Today I had a new revelation:

Instead of leaving system for 5 min after a BSOD I booted straight to WMD (windows memory diagnostic) and the memory failed every test. This is memory that has previously passed several tests recently 2 passes of WDM and previously 15passes of memtest86.

So I jiggle the Ram modules a bit and reboot. Memory passes every test in WMD.

What does this mean:
1. Do I have loose memory slots on my MOBO?
2. Do I have memory that intermittently fails?
3. Or memory slots that intermittently fails?
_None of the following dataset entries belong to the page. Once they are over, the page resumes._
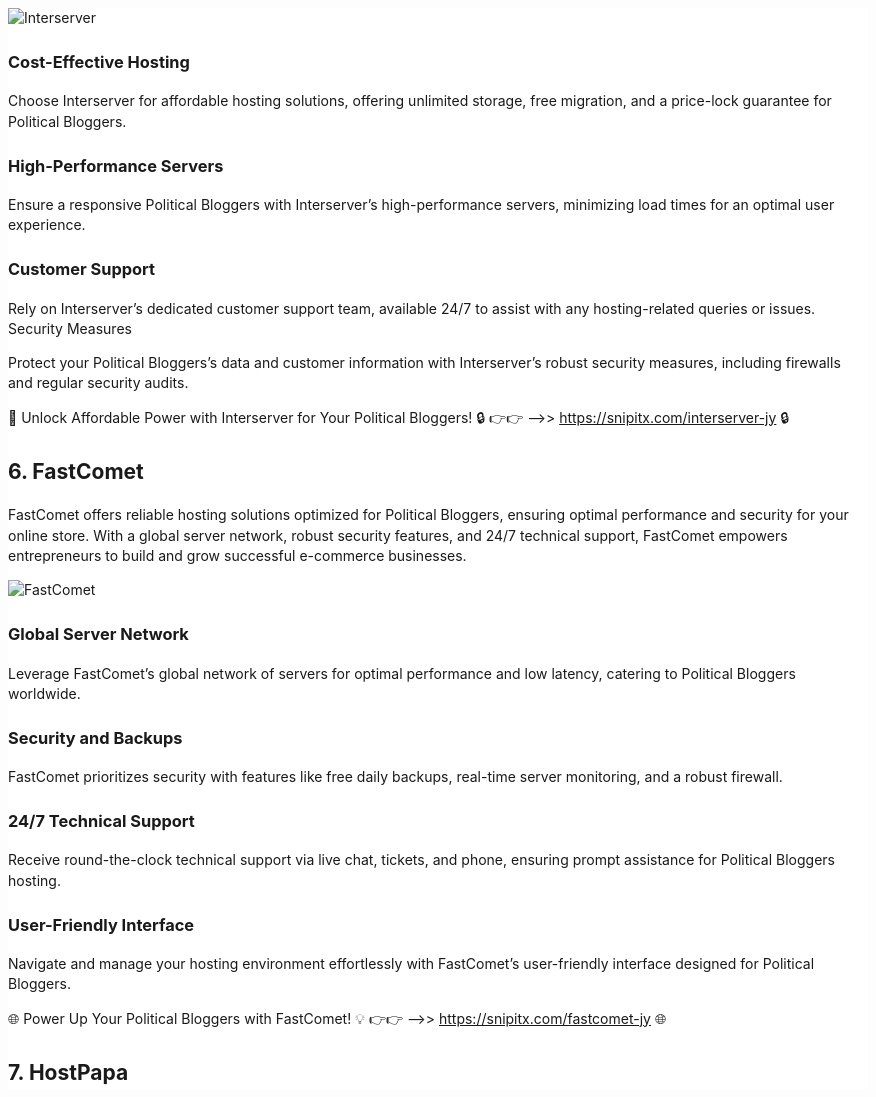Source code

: ![Interserver](https://i.imgur.com/OM5dOEW.jpeg "Interserver Hosting")

### Cost-Effective Hosting
Choose Interserver for affordable hosting solutions, offering unlimited storage, free migration, and a price-lock guarantee for Political Bloggers.

### High-Performance Servers
Ensure a responsive Political Bloggers with Interserver’s high-performance servers, minimizing load times for an optimal user experience.

### Customer Support
Rely on Interserver’s dedicated customer support team, available 24/7 to assist with any hosting-related queries or issues.
Security Measures

Protect your Political Bloggers’s data and customer information with Interserver’s robust security measures, including firewalls and regular security audits.

💸 Unlock Affordable Power with Interserver for Your Political Bloggers! 🔒
👉👉 -->> https://snipitx.com/interserver-jy 🔒

## 6. FastComet

FastComet offers reliable hosting solutions optimized for Political Bloggers, ensuring optimal performance and security for your online store. With a global server network, robust security features, and 24/7 technical support, FastComet empowers entrepreneurs to build and grow successful e-commerce businesses.

![FastComet](https://i.imgur.com/7qgXuWp.png "FastComet Hosting")

### Global Server Network
Leverage FastComet’s global network of servers for optimal performance and low latency, catering to Political Bloggers worldwide.

### Security and Backups
FastComet prioritizes security with features like free daily backups, real-time server monitoring, and a robust firewall.

### 24/7 Technical Support
Receive round-the-clock technical support via live chat, tickets, and phone, ensuring prompt assistance for Political Bloggers hosting.

### User-Friendly Interface
Navigate and manage your hosting environment effortlessly with FastComet’s user-friendly interface designed for Political Bloggers.

🌐 Power Up Your Political Bloggers with FastComet! 💡
👉👉 -->> https://snipitx.com/fastcomet-jy 🌐

## 7. HostPapa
What ever the problem is, I need a stable system. I am using the computer as music workstation – system instability is not an option. All the components are new (supposedly high quality), expensive (and supposedly compatible)

Where can I go from here to get a stable system (constantly jiggling and reseating RAM is where I want to be with my brand new “beast workstation”.

Any Ideas? Anyone?


Posts: 11   +0
Sorry I took so long to reply. At this point, your stop messages (BSoDs) are so varied that If I was you I would hope it is a memory problem. Bad memory can still pass WMD and mem86.

I would consider buying new memory. Providing that you are not forced to go online and pay delivery costs, but a single stick of small but compatible memory, install it, and use it for the next few days. If those days a freeze free, then you have found your culprit. If it still gives you problems, then it is an I/O fault and your motherboard is the problem.